You have a function with an argument, a pointer to a type.
type bar struct{...}
func foo(arg *bar)
Is there any difference between:
var b bar
foo(&b)
and
b := new(bar)
foo(b)
The use of new creates an allocation.
No, there is no difference, as, contrary to C, Go explicitly states that you can give a pointer to a locally created variable.
From the documentation :
Note that, unlike in C, it's perfectly OK to return the address of a local variable; the storage associated with the variable survives after the function returns
Both should represent the same pointer to the same object initialized with the same default value.
The spec does mention:
After
type T struct { i int; f float64; next *T }
t := new(T)
the following holds:
t.i == 0
t.f == 0.0
t.next == nil
The same would also be true after
var t T
Also:
Taking the address of a composite literal (§Address operators) generates a pointer to a unique instance of the literal's value.
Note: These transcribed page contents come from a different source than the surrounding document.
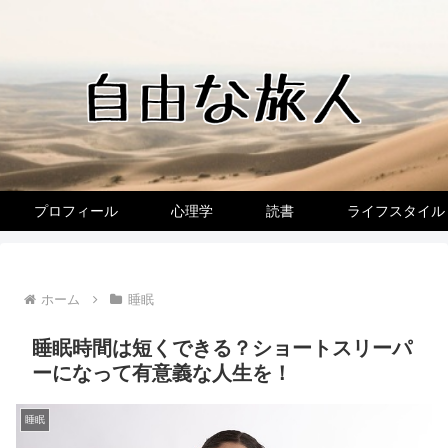
プロフィール
心理学
読書
ライフスタイル
ホーム
睡眠
睡眠時間は短くできる？ショートスリーパ
ーになって有意義な人生を！
睡眠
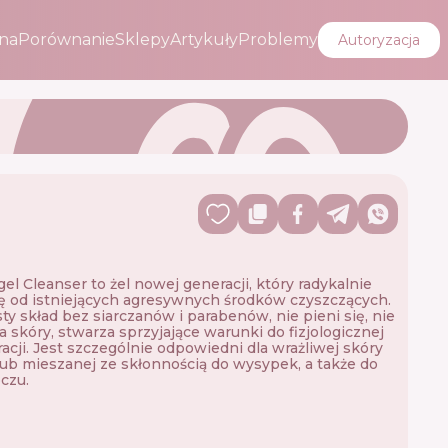
na
Porównanie
Sklepy
Artykuły
Problemy
Autoryzacja
el Cleanser to żel nowej generacji, który radykalnie
ię od istniejących agresywnych środków czyszczących.
ty skład bez siarczanów i parabenów, nie pieni się, nie
 skóry, stwarza sprzyjające warunki do fizjologicznej
acji. Jest szczególnie odpowiedni dla wrażliwej skóry
 lub mieszanej ze skłonnością do wysypek, a także do
oczu.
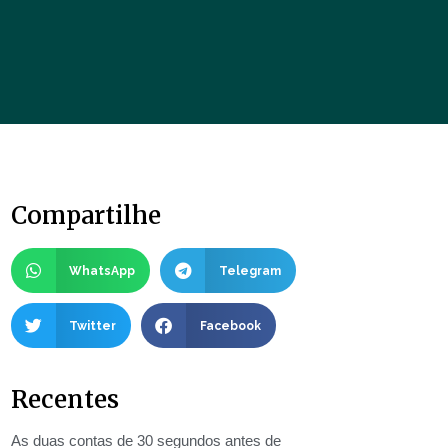
Compartilhe
WhatsApp
Telegram
Twitter
Facebook
Recentes
As duas contas de 30 segundos antes de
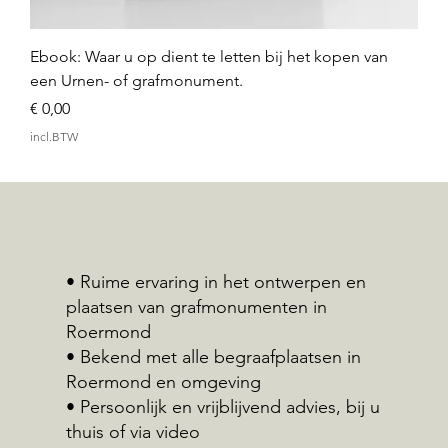
Ebook: Waar u op dient te letten bij het kopen van
een Urnen- of grafmonument.
Prijs
€ 0,00
incl.BTW
• Ruime ervaring in het ontwerpen en
plaatsen van grafmonumenten in
Roermond
• Bekend met alle begraafplaatsen in
Roermond en omgeving
• Persoonlijk en vrijblijvend advies, bij u
thuis of via video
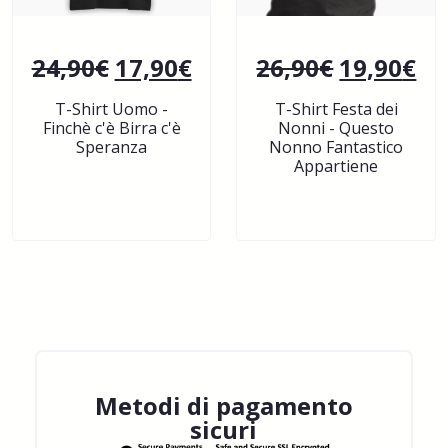
24,90
€
17,90
€
26,90
€
19,90
€
T-Shirt Uomo -
T-Shirt Festa dei
Finchè c'è Birra c'è
Nonni - Questo
Speranza
Nonno Fantastico
Appartiene
Metodi di pagamento
sicuri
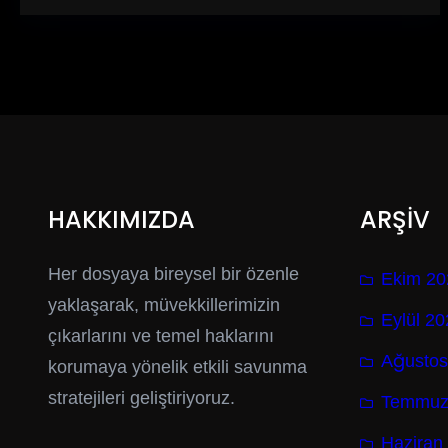
HAKKIMIZDA
ARŞİV
Her dosyaya bireysel bir özenle
Ekim 20
yaklaşarak, müvekkillerimizin
Eylül 2
çıkarlarını ve temel haklarını
Ağustos
korumaya yönelik etkili savunma
stratejileri geliştiriyoruz.
Temmuz
Haziran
var pointer *Point3D = &Point3D{y: 1000}
There are a differences in certain situations. new(T), as the name implies, returns a, well, new instance of type T, while var b T is a single instance, once and forever (err, actually until end of its lifetime == going out of scope, not reachable...).
Consider this loop
var b bar
for i := 0; i < 10; i++ {
foo(&b)
}
vs
var b *bar
for i := 0; i < 10; i++ {
b = new(b)
foo(b)
}
In the later case, if foo for example stores its arg in some container, results in 10 instances of bar existing while the former case with only one - in variable b.
Another difference is in the performance. The variable b would be either a fully static global variable or will typically sit at a statically known offset in some function/method invocation record (a fancy name for usually a stack frame). new OTOH, if not optimized out by the compiler, is a memory allocator call. Such call will cost some nonzero time. If made in a loop and not actually necessary, then it can make noticeable slowdown of some code path.